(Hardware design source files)
_ _ _

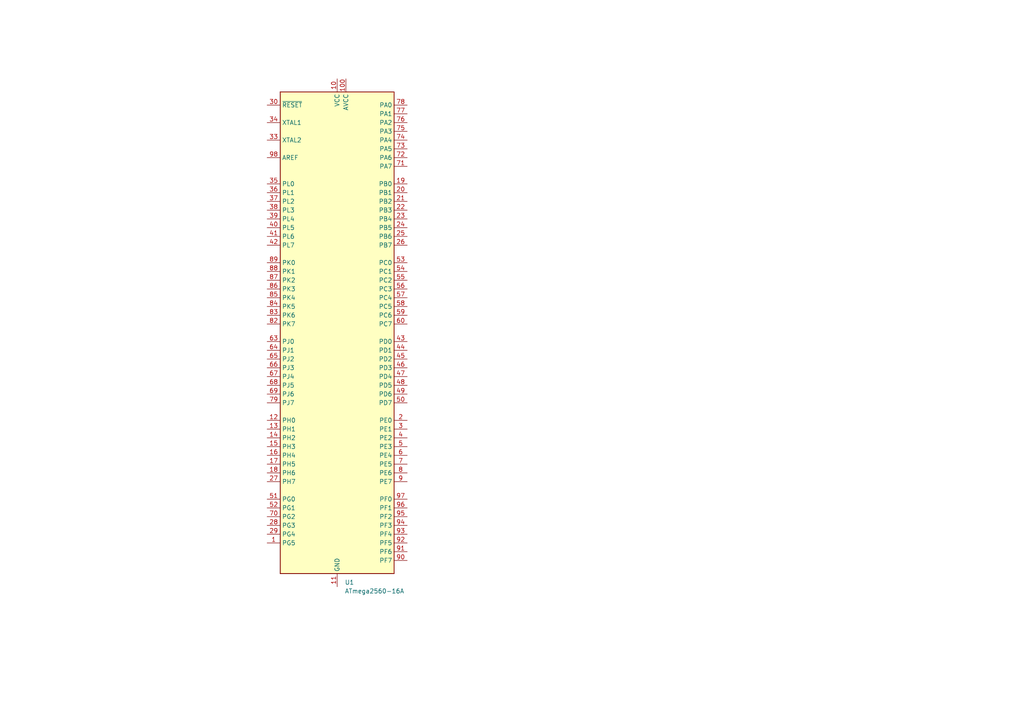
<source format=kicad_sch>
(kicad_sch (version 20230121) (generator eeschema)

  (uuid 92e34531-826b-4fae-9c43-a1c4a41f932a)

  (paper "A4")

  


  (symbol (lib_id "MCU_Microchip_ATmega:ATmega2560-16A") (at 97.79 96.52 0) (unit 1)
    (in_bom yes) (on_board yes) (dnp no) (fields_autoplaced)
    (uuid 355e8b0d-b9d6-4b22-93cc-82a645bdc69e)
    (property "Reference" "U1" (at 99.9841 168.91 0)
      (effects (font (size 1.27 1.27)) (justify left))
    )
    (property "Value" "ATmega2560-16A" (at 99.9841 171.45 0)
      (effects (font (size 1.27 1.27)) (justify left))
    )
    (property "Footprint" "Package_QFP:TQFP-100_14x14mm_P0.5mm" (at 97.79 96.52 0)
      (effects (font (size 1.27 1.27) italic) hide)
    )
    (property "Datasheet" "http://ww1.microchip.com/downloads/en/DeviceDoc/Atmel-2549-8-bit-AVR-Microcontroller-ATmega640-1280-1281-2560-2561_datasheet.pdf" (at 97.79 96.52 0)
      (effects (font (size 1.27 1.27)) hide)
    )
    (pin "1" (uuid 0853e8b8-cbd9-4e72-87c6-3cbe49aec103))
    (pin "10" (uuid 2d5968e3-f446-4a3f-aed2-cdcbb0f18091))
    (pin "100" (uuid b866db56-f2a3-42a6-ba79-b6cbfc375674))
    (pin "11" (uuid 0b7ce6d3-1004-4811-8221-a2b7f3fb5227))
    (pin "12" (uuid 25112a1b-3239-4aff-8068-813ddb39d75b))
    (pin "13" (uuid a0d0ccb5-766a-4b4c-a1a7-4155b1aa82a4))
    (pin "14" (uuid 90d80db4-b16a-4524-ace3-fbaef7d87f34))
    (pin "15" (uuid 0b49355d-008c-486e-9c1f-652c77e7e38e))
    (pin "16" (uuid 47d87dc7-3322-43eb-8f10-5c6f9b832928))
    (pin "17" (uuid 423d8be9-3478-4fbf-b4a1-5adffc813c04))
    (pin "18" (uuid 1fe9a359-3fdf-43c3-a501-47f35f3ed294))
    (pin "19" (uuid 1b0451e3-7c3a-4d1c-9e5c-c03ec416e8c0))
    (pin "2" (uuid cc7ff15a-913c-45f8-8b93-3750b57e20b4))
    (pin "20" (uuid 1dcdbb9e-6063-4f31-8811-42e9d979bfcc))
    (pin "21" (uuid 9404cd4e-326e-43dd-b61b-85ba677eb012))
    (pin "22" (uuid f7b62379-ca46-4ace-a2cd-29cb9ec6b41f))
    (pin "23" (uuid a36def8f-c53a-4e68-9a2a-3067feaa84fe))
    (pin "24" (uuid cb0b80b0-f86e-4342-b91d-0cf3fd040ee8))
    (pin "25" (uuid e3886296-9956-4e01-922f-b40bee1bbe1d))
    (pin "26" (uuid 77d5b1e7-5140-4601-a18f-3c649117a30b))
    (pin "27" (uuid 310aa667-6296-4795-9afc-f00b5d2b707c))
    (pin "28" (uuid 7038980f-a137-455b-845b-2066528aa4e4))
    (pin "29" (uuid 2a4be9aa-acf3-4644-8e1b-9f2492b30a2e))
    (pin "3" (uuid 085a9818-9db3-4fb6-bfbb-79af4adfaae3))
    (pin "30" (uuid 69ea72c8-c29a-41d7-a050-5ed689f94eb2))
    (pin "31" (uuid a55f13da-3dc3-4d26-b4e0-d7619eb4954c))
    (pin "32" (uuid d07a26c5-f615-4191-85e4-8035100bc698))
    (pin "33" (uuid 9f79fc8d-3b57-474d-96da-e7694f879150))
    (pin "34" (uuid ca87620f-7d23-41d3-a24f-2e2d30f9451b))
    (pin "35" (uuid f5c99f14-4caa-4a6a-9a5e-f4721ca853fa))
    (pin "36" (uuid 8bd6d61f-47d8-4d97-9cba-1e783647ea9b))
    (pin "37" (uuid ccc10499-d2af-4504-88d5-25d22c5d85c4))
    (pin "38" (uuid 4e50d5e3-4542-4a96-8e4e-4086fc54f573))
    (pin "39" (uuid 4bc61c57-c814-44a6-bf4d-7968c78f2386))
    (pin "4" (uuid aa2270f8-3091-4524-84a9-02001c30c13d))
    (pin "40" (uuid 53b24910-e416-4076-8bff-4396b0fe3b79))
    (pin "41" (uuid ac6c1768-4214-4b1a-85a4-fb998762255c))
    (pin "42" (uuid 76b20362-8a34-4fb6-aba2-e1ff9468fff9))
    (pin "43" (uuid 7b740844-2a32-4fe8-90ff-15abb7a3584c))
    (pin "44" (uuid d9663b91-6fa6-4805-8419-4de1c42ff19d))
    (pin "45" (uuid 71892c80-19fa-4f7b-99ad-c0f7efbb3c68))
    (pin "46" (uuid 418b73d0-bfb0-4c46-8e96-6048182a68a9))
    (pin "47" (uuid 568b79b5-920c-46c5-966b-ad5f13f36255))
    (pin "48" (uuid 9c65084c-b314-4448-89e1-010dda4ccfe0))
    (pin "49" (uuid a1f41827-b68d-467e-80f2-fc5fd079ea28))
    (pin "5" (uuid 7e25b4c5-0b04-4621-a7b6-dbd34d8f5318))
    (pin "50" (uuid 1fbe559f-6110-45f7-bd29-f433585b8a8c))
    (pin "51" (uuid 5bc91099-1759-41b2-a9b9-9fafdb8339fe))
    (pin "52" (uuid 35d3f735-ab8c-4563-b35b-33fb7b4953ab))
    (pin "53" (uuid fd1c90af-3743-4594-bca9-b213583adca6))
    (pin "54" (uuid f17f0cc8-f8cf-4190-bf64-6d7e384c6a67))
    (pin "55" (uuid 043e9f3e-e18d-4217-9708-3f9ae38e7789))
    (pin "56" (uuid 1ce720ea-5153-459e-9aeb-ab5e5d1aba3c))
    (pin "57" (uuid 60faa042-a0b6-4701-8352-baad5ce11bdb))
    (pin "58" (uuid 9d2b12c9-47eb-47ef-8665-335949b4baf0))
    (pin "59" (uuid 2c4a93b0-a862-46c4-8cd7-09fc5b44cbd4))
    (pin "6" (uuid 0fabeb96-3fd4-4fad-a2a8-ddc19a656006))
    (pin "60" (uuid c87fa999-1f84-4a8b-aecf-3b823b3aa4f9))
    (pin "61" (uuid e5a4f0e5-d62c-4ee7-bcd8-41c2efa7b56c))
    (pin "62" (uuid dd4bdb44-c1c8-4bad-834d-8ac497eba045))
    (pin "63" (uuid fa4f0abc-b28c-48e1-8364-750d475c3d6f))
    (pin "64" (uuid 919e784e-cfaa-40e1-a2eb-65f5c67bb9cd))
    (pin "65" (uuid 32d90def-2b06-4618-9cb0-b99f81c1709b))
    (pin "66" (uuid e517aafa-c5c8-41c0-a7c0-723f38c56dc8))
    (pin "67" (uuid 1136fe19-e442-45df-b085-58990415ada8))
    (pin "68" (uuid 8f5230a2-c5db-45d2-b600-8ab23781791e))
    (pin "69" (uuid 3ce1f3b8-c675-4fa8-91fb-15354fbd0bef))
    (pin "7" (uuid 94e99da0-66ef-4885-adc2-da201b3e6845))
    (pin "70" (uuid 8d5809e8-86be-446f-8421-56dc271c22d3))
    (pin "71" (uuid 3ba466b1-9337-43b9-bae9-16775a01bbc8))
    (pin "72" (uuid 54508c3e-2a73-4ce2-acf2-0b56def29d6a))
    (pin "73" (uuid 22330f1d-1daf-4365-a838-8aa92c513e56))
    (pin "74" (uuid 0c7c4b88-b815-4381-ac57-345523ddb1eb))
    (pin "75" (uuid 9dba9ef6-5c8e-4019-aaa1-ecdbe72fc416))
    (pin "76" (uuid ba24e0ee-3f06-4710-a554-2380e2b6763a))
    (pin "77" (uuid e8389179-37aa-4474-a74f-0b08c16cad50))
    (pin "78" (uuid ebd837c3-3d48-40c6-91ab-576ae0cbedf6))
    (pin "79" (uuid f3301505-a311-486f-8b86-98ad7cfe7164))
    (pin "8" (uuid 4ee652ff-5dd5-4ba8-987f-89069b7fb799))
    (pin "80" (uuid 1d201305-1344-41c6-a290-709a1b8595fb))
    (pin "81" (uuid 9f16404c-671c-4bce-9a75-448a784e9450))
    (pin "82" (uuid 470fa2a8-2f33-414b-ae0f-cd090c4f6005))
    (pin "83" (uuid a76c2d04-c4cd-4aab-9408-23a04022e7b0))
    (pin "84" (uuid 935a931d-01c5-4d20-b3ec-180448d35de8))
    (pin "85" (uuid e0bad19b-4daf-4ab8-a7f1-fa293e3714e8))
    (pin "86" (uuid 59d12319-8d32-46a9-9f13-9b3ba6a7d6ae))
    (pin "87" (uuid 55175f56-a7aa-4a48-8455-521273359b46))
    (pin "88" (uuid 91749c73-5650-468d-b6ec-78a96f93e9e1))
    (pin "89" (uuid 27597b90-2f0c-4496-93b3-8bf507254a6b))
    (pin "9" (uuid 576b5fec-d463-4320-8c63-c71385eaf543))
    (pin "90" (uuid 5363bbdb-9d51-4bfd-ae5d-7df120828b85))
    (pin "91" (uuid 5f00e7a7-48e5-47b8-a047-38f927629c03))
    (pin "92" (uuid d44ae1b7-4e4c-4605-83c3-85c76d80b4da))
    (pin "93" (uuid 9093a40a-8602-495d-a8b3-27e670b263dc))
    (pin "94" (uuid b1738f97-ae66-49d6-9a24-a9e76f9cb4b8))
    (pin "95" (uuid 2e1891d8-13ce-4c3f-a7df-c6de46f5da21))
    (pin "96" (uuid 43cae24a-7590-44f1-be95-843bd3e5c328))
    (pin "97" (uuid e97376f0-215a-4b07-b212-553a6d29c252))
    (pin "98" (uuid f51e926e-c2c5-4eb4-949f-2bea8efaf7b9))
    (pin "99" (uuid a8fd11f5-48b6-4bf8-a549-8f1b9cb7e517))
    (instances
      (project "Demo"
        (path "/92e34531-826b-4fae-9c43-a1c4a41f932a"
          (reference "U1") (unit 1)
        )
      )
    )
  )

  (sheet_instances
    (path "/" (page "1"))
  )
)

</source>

_ _ _

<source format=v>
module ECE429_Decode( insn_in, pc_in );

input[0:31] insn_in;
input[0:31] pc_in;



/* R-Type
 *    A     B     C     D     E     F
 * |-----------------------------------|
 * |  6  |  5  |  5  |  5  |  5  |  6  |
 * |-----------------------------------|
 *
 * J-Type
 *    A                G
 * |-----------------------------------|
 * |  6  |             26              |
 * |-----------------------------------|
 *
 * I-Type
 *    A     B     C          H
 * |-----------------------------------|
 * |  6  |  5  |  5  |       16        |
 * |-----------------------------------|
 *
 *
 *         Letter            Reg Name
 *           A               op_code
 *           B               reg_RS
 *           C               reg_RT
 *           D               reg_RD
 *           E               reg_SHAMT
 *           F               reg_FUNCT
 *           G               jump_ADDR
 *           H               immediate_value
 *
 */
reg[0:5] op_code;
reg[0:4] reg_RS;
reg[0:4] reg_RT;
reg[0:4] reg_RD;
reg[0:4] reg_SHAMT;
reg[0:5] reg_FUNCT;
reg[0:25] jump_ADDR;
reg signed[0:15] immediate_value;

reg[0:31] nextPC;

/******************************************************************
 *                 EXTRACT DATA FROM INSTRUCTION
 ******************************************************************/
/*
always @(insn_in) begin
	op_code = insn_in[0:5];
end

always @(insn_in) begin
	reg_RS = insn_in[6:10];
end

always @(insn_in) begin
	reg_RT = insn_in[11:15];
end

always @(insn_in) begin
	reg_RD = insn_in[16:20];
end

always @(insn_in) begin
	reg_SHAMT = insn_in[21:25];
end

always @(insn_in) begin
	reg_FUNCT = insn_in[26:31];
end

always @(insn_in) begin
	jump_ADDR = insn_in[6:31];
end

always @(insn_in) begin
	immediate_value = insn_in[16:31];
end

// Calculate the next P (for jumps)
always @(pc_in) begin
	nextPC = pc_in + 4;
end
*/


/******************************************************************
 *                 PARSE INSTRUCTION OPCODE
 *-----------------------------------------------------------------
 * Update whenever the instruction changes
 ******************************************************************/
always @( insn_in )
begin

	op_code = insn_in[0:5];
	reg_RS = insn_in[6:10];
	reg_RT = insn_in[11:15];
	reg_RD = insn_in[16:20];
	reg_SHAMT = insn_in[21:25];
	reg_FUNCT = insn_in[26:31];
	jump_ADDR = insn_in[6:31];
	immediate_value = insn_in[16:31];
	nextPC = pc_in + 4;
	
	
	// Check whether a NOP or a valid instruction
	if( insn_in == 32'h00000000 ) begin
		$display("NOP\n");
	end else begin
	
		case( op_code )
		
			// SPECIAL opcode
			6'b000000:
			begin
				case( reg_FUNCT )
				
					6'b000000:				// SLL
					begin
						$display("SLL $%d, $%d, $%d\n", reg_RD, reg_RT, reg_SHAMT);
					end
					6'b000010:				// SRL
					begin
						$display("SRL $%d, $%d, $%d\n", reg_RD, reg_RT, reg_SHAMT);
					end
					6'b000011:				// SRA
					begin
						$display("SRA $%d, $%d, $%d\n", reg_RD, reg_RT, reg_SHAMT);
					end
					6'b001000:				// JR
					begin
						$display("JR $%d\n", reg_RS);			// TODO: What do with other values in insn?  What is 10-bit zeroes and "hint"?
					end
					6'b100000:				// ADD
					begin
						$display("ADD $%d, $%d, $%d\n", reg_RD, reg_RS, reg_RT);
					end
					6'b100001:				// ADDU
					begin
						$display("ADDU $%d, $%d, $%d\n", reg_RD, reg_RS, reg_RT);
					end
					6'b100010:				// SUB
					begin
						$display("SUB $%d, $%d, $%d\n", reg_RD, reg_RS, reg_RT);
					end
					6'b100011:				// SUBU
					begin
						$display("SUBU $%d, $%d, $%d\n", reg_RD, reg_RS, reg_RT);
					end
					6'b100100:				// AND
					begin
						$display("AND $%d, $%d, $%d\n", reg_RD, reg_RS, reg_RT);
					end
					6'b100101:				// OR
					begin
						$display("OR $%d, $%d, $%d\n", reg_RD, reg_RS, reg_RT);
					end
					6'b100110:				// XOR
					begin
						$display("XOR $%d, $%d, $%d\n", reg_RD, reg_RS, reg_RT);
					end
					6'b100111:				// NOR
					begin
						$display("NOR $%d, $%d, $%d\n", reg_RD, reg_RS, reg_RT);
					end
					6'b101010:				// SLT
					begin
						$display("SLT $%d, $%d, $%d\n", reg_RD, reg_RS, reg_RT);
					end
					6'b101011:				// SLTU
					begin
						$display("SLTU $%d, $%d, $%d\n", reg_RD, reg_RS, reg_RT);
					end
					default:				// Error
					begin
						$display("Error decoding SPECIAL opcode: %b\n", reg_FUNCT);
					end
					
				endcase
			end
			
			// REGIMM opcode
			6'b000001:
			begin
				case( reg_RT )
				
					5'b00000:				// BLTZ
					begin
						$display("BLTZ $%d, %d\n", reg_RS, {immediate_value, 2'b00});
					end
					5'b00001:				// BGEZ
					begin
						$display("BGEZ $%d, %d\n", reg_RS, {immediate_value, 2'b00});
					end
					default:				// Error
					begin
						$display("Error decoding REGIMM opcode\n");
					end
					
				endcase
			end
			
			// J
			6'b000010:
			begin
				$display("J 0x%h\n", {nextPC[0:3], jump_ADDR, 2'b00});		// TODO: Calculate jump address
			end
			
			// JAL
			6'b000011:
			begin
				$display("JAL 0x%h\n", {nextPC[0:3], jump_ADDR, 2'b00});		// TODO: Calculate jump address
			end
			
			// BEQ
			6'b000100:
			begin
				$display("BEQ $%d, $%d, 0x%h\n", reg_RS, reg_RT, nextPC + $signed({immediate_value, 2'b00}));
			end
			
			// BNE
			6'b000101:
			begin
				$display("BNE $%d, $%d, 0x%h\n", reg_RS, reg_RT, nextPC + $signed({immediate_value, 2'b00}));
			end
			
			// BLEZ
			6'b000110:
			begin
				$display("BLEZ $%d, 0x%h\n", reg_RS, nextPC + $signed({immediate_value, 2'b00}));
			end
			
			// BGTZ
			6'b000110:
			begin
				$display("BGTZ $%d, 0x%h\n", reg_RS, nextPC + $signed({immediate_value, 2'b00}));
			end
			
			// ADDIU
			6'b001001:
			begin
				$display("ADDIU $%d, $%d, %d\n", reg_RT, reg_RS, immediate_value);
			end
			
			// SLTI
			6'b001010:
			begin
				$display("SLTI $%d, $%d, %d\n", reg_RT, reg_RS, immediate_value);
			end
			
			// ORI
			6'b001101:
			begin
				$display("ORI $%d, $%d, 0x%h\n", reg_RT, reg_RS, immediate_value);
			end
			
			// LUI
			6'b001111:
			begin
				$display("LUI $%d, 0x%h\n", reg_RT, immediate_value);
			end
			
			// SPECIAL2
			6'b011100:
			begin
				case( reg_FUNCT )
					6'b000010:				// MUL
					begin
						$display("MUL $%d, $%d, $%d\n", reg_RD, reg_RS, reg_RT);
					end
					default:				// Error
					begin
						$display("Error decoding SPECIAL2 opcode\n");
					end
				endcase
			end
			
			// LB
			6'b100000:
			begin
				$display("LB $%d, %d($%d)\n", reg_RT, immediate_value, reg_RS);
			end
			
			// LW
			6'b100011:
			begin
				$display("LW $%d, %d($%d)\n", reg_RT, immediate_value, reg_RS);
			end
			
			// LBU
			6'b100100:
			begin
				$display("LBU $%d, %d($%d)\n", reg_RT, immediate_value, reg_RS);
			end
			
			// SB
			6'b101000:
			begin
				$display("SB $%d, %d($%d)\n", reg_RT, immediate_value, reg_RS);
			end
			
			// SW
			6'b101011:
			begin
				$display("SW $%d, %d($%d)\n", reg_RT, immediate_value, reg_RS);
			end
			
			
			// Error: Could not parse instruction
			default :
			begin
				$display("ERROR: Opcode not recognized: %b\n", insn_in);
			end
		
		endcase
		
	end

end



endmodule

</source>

_ _ _

__TASK__: The lines holding the word "SLTU" are the answer. Pull them out of the records and copy them.

__RESULT BELOW__:
					6'b101011:				// SLTU
						$display("SLTU $%d, $%d, $%d\n", reg_RD, reg_RS, reg_RT);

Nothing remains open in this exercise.